▶ [Отрывок]
Линкольн направил разговор на самую главную для него тему: как организовать процедуру воссоединения с Югом с наименьшим ущербом для чувств и собственности его жителей? Он не хотел объявлять обеденный перерыв до тех пор, пока не будут хотя бы очерчены контуры будущей работы. Стэнтон развернул большой рулон своих рабочих бумаг и зачитал целый список конкретных мероприятий. Среди прочего предлагалось стереть границы мятежных штатов и управлять ими «сверху», непосредственно из Вашингтона. Президент идею не одобрил: это была радикальная «реконструкция по-конгрессменски». Он хотел, чтобы штаты самоуправлялись, как и прежде, и надеялся, что добрые отношения с Югом восстановятся, причем, желательно, ещё до новой сессии воинствующего Конгресса: «Там есть люди, чьи мотивы благородны, но поступки непрактичны. Они преисполнены чувства ненависти и мести, которых я не разделяю». Президент убеждал правительство в необходимости отказа от репрессий, от «кровавой работы» — крови и так пролито слишком много. Конечно, вставал вопрос о наиболее последовательных мятежниках, о том же Джефферсоне Дэвисе. Для Линкольна лучшим способом было позволить им уехать из страны. Не выслать, а напугать и открыть ворота — пусть в страхе бегут за ограду (в этом месте президент сделал жест, как будто выгонял овец из загона).

После заседания Грант подошёл с извинениями: они с женой не смогут быть в театре, потому что очень соскучились по детям и дневным поездом уезжают в Нью-Джерси. К тому времени, когда вместо Грантов согласятся пойти в театр дочь сенатора Айры Гарриса Клара и её жених майор Генри Ратбон, число отказавшихся сопровождать президентскую чету превысит дюжину.

Бут в это время метался по городу: у него было всего несколько часов на подготовку дела всей жизни. Надо было отыскать и собрать в надёжном месте остатки своей банды, нанять лошадей для бегства, выбрать и приготовить оружие, разработать план…

К трём дня Линкольн вернулся с обеда с яблоком в руках. Наступал час приёма «вольных» посетителей, очередной волны прошений о должностях, перемещениях, помилованиях. Сколько помилований президент подписал в тот день, точно неизвестно. Сохранилась записка об освобождении военнопленного при условии, что он принесёт клятву верности Союзу. Сохранилось свидетельство о помиловании дезертира, сопровождаемое комментарием: «Думаю, парень будет полезнее на земле, чем под землёй». Известен приказ об освобождении от службы сына просительницы, вдовы из штата Мэн, на основании того, что ему всего 17 лет… В полном соответствии с высказанными на заседании Кабинета мыслями президент распорядился не арестовывать бывшего министра Конфедерации Томпсона, о котором было известно, что он, уезжая в Англию, на одну ночь окажется в Портленде.

▶ [Что сделать]
1. Ответьте на вопросы по отрывку о Линкольне:
(a) Куда Грант с женой уезжают дневным поездом?
(b) С чем в руках Линкольн вернулся с обеда к трём часам?
(c) Сколько лет было сыну вдовы из штата Мэн?
2. Перепишите из отрывка о Линкольне фрагмент между словами «После заседания Грант» и «чету превысит дюжину.», включая их.
3. Напишите продолжение отрывка о Линкольне, начиная сразу после его последнего предложения.

▶ [Исходные записи]
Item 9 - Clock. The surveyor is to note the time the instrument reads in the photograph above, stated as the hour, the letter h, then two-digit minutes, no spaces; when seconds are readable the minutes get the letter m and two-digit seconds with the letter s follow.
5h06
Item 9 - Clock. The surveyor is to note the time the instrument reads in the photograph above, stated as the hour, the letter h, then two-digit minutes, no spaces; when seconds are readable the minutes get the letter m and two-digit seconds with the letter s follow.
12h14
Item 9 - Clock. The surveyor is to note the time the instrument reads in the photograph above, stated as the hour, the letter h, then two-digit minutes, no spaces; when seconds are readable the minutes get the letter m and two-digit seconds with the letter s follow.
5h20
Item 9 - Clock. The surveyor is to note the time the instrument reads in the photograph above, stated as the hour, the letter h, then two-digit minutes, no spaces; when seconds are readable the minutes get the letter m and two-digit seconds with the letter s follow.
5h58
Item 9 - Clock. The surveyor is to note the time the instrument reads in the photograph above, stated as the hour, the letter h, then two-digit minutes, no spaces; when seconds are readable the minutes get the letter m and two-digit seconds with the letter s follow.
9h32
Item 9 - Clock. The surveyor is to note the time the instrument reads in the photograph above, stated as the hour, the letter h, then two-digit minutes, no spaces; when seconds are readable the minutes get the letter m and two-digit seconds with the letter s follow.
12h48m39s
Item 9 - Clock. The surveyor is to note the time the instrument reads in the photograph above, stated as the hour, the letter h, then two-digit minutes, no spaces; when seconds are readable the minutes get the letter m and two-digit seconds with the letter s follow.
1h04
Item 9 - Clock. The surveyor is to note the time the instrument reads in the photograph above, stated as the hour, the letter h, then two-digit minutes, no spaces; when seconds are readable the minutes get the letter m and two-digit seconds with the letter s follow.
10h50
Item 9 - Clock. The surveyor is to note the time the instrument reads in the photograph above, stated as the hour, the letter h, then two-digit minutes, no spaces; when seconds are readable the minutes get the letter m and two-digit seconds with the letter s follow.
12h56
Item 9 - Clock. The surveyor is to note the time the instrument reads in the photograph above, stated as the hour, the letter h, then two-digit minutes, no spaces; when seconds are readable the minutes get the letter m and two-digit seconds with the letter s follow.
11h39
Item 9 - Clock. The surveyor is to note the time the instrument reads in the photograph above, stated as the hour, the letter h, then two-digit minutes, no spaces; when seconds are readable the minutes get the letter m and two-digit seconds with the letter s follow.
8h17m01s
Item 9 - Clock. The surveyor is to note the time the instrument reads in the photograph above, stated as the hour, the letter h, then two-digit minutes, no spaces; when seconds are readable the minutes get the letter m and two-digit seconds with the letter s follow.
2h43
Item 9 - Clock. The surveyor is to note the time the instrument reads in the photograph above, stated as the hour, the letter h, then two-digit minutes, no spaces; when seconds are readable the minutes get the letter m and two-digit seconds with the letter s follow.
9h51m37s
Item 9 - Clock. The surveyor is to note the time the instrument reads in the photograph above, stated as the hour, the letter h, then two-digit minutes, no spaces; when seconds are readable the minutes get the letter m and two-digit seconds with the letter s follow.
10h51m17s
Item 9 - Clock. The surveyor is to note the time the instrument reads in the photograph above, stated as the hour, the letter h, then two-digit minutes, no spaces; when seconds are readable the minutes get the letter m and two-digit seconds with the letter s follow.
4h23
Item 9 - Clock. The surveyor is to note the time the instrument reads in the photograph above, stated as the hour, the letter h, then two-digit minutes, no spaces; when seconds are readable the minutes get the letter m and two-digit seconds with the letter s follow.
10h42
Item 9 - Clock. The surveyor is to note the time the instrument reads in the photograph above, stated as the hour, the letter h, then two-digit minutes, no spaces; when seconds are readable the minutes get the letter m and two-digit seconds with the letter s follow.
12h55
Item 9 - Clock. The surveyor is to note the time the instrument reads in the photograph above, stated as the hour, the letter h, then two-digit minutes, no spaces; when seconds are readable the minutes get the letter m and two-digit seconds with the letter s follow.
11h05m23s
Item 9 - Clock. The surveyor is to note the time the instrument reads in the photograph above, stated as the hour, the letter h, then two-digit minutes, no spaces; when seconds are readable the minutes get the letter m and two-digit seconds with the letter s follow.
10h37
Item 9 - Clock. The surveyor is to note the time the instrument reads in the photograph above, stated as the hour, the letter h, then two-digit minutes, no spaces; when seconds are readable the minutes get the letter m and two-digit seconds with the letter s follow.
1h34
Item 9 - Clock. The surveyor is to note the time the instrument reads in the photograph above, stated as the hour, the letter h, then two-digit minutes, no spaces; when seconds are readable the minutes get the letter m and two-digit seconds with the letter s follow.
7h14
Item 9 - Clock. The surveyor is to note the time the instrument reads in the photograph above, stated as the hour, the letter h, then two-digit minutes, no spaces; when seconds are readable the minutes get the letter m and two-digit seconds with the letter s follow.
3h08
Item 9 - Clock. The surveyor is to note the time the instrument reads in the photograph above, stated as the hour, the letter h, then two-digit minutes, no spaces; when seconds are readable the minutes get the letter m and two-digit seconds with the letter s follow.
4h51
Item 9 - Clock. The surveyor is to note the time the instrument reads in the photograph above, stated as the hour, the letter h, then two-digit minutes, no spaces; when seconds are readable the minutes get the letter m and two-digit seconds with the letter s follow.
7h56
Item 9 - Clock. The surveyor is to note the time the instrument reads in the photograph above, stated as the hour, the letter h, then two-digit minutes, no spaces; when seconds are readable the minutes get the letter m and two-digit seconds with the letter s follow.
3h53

▶ [Ответы по заданиям]
1.
(a) В Нью-Джерси.
(b) С яблоком.
(c) 17 лет.

2.
После заседания Грант подошёл с извинениями: они с женой не смогут быть в театре, потому что очень соскучились по детям и дневным поездом уезжают в Нью-Джерси. К тому времени, когда вместо Грантов согласятся пойти в театр дочь сенатора Айры Гарриса Клара и её жених майор Генри Ратбон, число отказавшихся сопровождать президентскую чету превысит дюжину.

3.
Работалось Аврааму легко — впереди была запланированная поездка-прогулка с Мэри до верфи и обратно. К пяти часам Линкольны вышли на крыльцо Белого дома. Стояла комфортная весенняя погода, и они поехали в открытой коляске — наконец-то только вдвоём. Настроение у обоих было прекрасное. Прохожие, обращавшие внимание на президентский экипаж, слышали смех госпожи Линкольн. Авраам, вспоминала Мэри, был весел до игривости и на время снова стал для неё мистером Линкольном из Иллинойса, из лучших лет их жизни: не перегруженным заботами, окружённым теми, кто любил его и кого любил он.

— Дорогой супруг! Твоя весёлость начинает меня беспокоить!

— А как же не быть весёлым, Мэри! Ведь сегодня кончится война!{774}

Можно было поговорить о будущем — не страны, а их с Мэри, о долгом отдыхе, о путешествиях…

— Нам следует больше радоваться. Из-за войны и из-за смерти Вилли мы были слишком несчастны…

Линкольн говорил так, как будто его второй президентский срок уже закончился и они, освободившись от груза забот и уехав от не очень приветливого Вашингтона, уже двигаются в этой коляске прочь от Белого дома… Насовсем.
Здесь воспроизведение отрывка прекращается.